Having changed the strategy of field audits, The Russian Federal Tax Service (FTS) began operations for prevention of tax abuse and motivating tax payers to voluntarily abandonment of tax minimization schemes.

In 2011 the scope of coverage of field tax audits (hereafter – FTA) amounted to less than 1% of total number of taxpayers. For the small business sector this figure is even lower – 0.5%. However, in comparison with 2004 the effectiveness of one FTA increased in 4.5 times. As reported by the FTS, in 2011 an average “result” countrywide equaled less than 13 million rubles, and for the Moscow region – less than 9 million rubles. The average countrywide “cost” of one FTA on corporate income tax or VAT is approximately 3 million rubles, FTA on corporate property tax – 0.2 million rubles, on tax paid by companies under Simplified Taxation System – 0.3 million rubles. Every twentieth FTA reveals tax schemes with fly-by-night companies.

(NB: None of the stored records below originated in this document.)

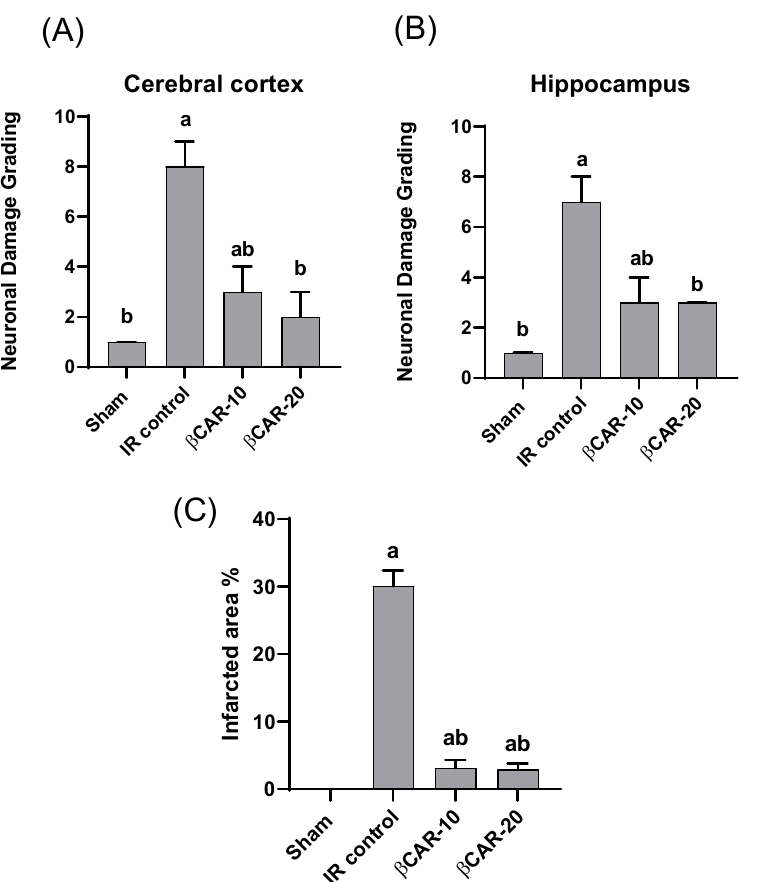
Figure 5. Effect of beta -carotene on ischemic neuronal grading and infarcted area %. ( A ) Ischemic neuronal grading in cerebral cortex. ( B ) Ischemic neuronal grading in hippocampus, n = 6, values expressed as median with interquartile changes, a, b denotes significant difference from sham and I/R control groups, respectively, at p ≤ 0.05. ( C ) Effect of beta -carotene on infarcted area % in focal cerebral ischemia-reperfusion model. Infarcted area % represented as ratio of the infarct area to the whole slide area. n = 6, values expressed as mean with interquartile changes, a, b denotes significant difference at p ≤ 0.05 against sham and I/R control groups, respectively.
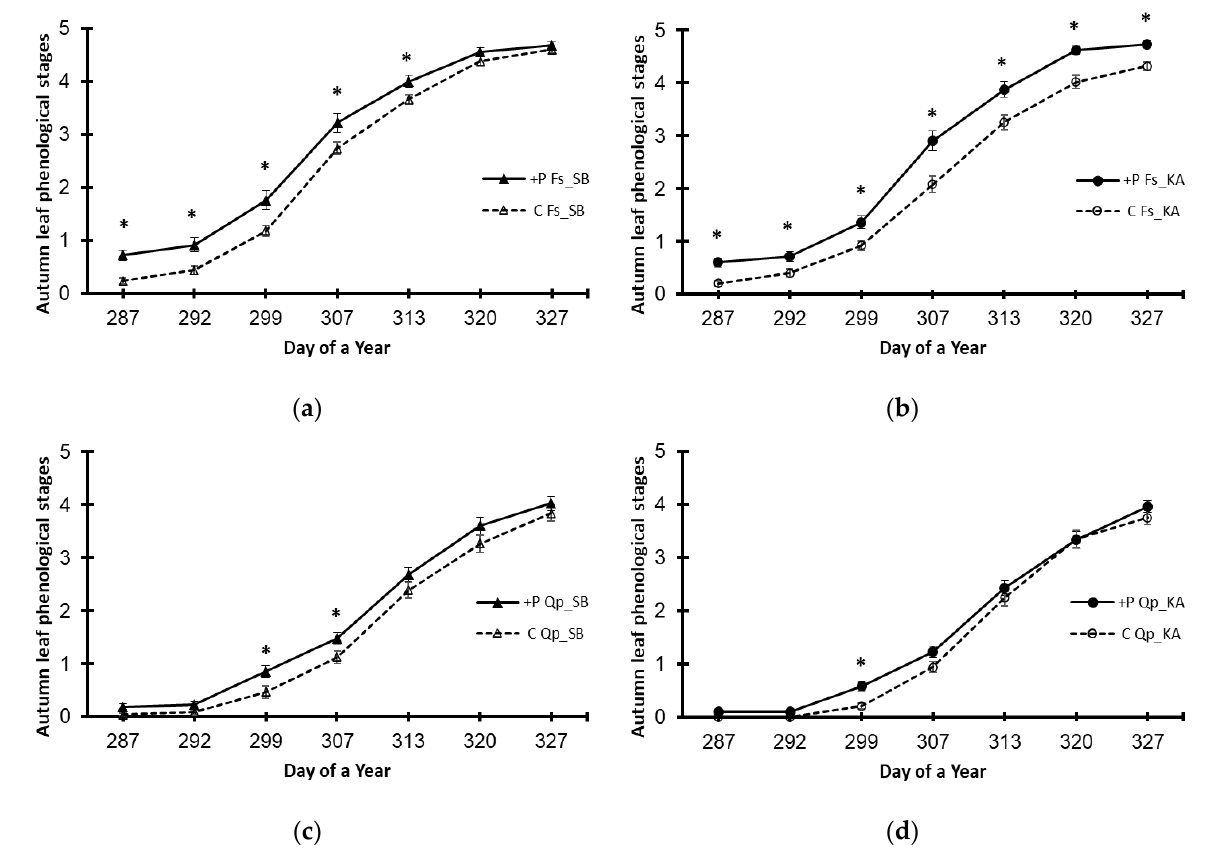
Figure 2. Autumn leaf phenologies of beech (Fs) and oak (Qp) saplings in 2021, by provenance and treatment: ( a ) beech provenance SB; ( b ) beech provenance KA; ( c ) oak provenance SB; ( d ) oak prov- enance KA. +P treatment — elevated phosphorus; C — control (no phosphorus added). The markers represent the means ± S.E. ( n = 50). A star denotes a statistically significant difference between the treatments on a given day of the year ( p < 0.05).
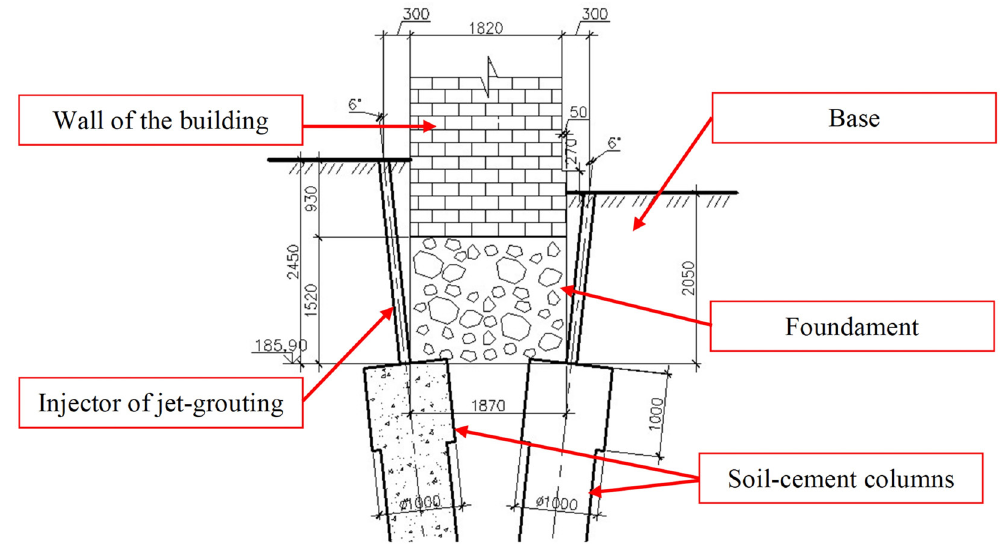
Figure 8. Design of soil strengthening under the foundation (a fragment).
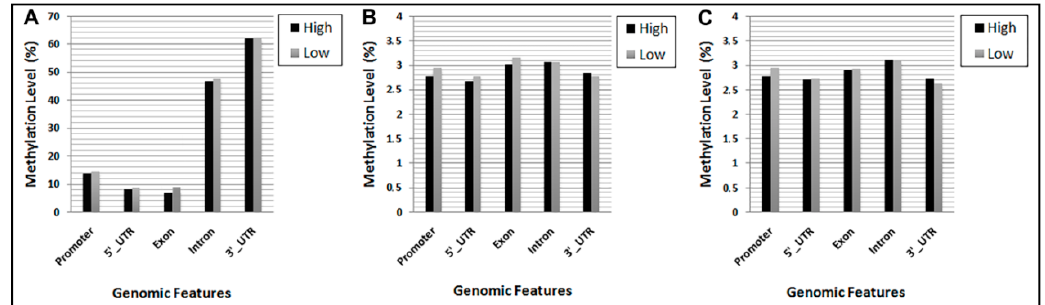
Figure 3. DNA methylation levels of different functional regions between the two high- and low-cortisol groups. ( A ) CG regions. ( B ) CHG regions. ( C ) CHH regions. H = A, C, or T.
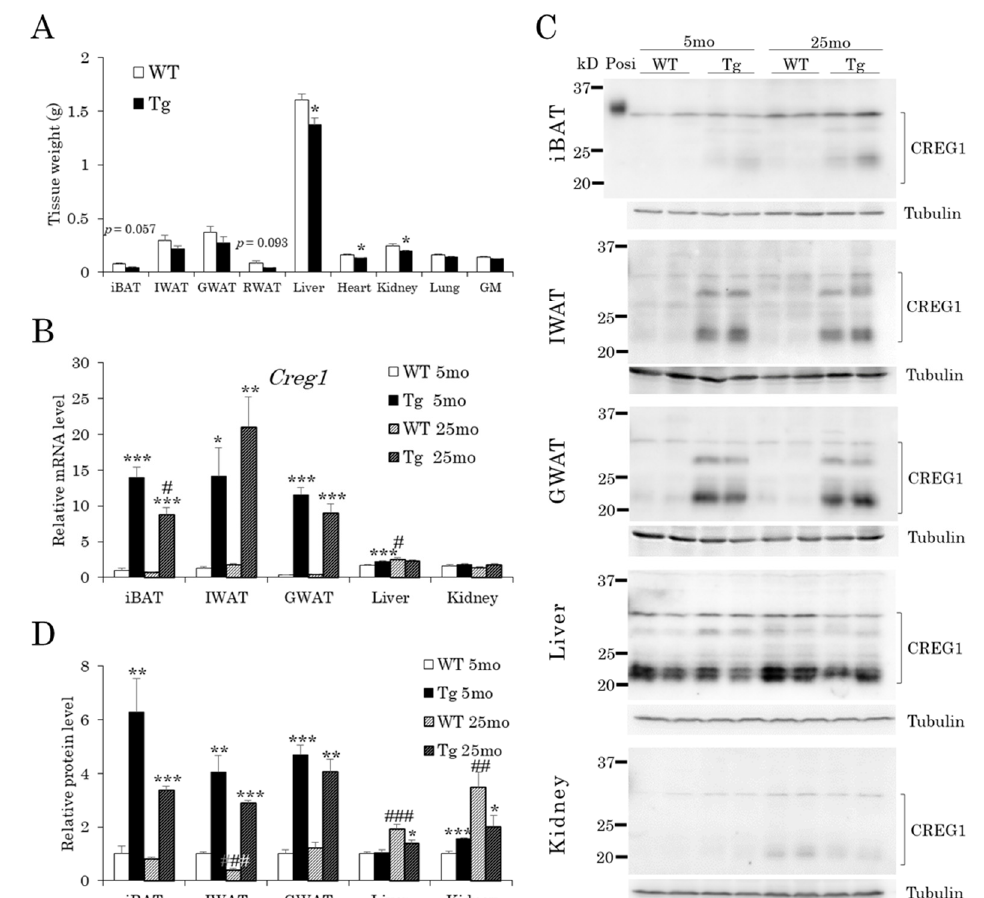
Figure 2. CREG1 expression levels in various tissues at 5 and 25 months. ( A ) Tissue weights. ( B ) mRNA expression of Creg1. ( C ) Western blotting for CREG1. ( D ) Relative protein level of CREG1 in ( C ). Positive control (Posi): mCREG1-MH; Tubulin: 55 kD. CREG1 levels were normalized to tubulin levels. Representative images are shown. iBAT: interscapular brown adipose tissue, IWAT: inguinal white adipose tissue, GWAT: gonadal white adipose tissue, RWAT: retroperitoneal white adipose tissue, GM: gastrocnemius muscle. Data are means ± SEM ( n = 4–5). * p < 0.05, ** p < 0.01, *** p < 0.001 vs. WT at the same time point; # p < 0.05, ## p < 0.01, ### p < 0.001 vs. ( B – D ) 5 months for the same genotype.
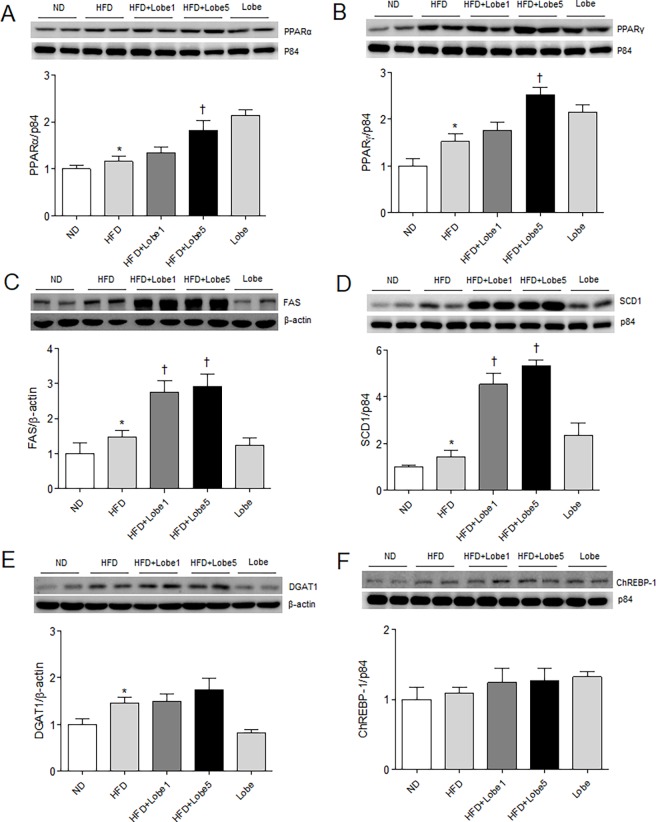
Effect of lobeglitazone (Lobe) on hepatic lipogenesis in high-fat diet (HFD)-fed mice.Western blots and quantification of hepatic (A) peroxisome proliferator-activated receptor (PPAR) α, (B) PPARγ, (C) fatty acid synthase (FAS), (D) stearoyl-CoA desaturase (SCD) 1, (E) diglyceride acyltransferase (DGAT) 1, and (F) carbohydrate response element binding protein (ChREBP)-1 expression in normal diet (ND), non-treated HFD, Lobe-treated HFD (1 or 5 mg/kg/d), and Lobe-only mice. Densitometry values for each protein are normalized to β-actin or p84. Data are presented as mean ± SEM. *P <0.05 vs. ND-fed mice; †P <0.05 vs. HFD-fed mice.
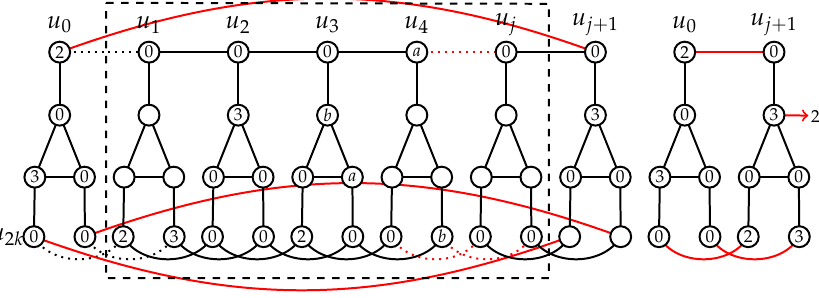
Figure 10. Case 2.1 of Lemma 9: f ( v j + 1 + k ) = 3.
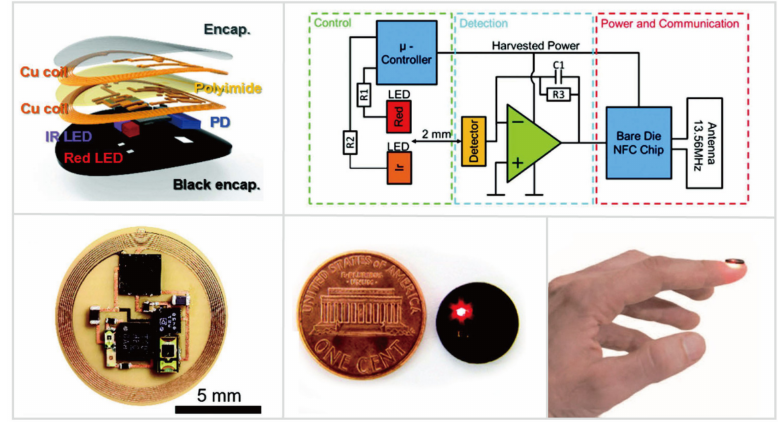
Figure 8. A novel optoelectronic wearable biosensor for wireless, battery-free pulse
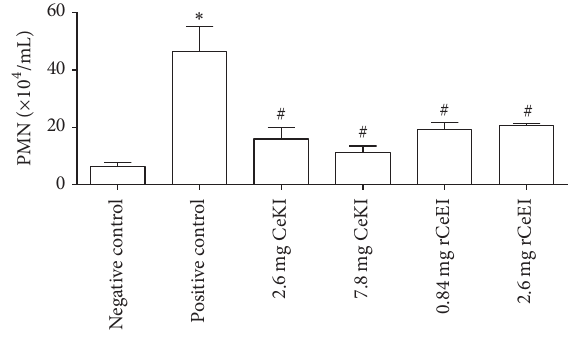
Figure 1: PMN quantification in BALF. Rats were pretreated intravenously with buffer (negative or positive controls), CeKI (7.8 or 2.6mg), or rCeEI (2.6 or 0.84 mg). After 20 min, they received 75 𝜇 g LPS/animal (positive control and CeKI and rCeEI groups) or buffer (negative control) injected via the trachea directly into their lungs. Six hours later, lungs were collected and washed with buffer (BALF). BALF (20 𝜇 L) was mixed with 0.4% Trypan Blue. Total and differential leukocyte cells were counted manually with a Neubauer chamberusingopticalmicroscopy. ∗ Significantdifferencecompared to negative control (𝜌 < 0.05) . # Significant difference compared to positive control (𝜌 < 0.05)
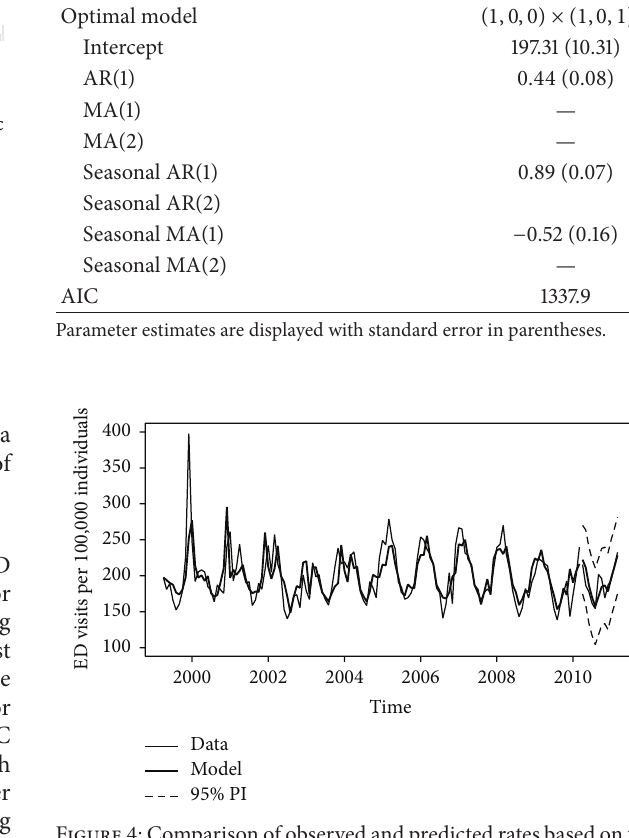
Figure 4: Comparison of observed and predicted rates based on the first 11 years of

Taxpayers selected for planned FTA are concentrated in “risk zones” revealed by pre-audit analysis among:

  • the largest taxpayers registered in interregional inspectorates (the plan is formed based on holding companies) (altogether 600 taxpayers);
  • large taxpayers (and their branches) registered in interregional inspectorates (1600 taxpayers). This is the largest controlled group because 2200 taxpayers provide over 70% of budget revenue.
  • Other taxpayers based on twelve risk criteria (twelve criteria of independent risk evaluation are taken into account; in accordance with the Concept of Planning of Field Tax Audits, approved by the Decree of the Federal Tax Service # ММ-3-06/333@ from May 30, 2007).

The Russian Federal Tax Service distinguishes the following criteria based on their significance for planning field tax audits:

  • Significant tax deductions over a defined period of time;
  • Losses (for two or more calendar years);
  • Average monthly salary below the average level for the type of business activity in the region;
  • Tax burden below the average level for the industry sector or for the type of business activity;
  • Rate of growth of company’s expenses exceeds the revenue growth rate;
  • Level of profitability significantly lower than in other companies in the same field (deviation exceeding 10%).

The following criteria may serve as additional reasons for including company into FTA plan:

  • Decrease in the total amount of tax while profits are growing or unchanged;
  • “VAT Credit” Index exceeding indicator value established by the regional department of the Federal Tax Service;
  • Exceeding share of VAT deductions established by a regional department of the Federal Tax Service for several fiscal periods;
  • regular use of tax exemptions which cannot be examined via an in-office tax audit;
  • offering employee property-related tax deductions above the amount established by the regional FTS authority;
  • organizations working in the field from the list compiled by the regional FTS authority (retail, manufacturing, real estate operations, holdings, energy companies, pharmaceutical companies);
  • delayed response to a tax authority’s demand for providing additional documents;
  • significant additional charges as a result of previous FTA.

The FTA examines period not exceeding three calendar years preceding the year when the decision of the FTA was made; on the taxpayer’s territory (office) or in the tax office, if taxpayer is not able to provide space (office) for conducting FTA. The duration of the FTA must not exceed two months.

The Tax Code does not contain regulations requiring tax authorities to notify taxpayer in advance about scheduling and conducting the field audit.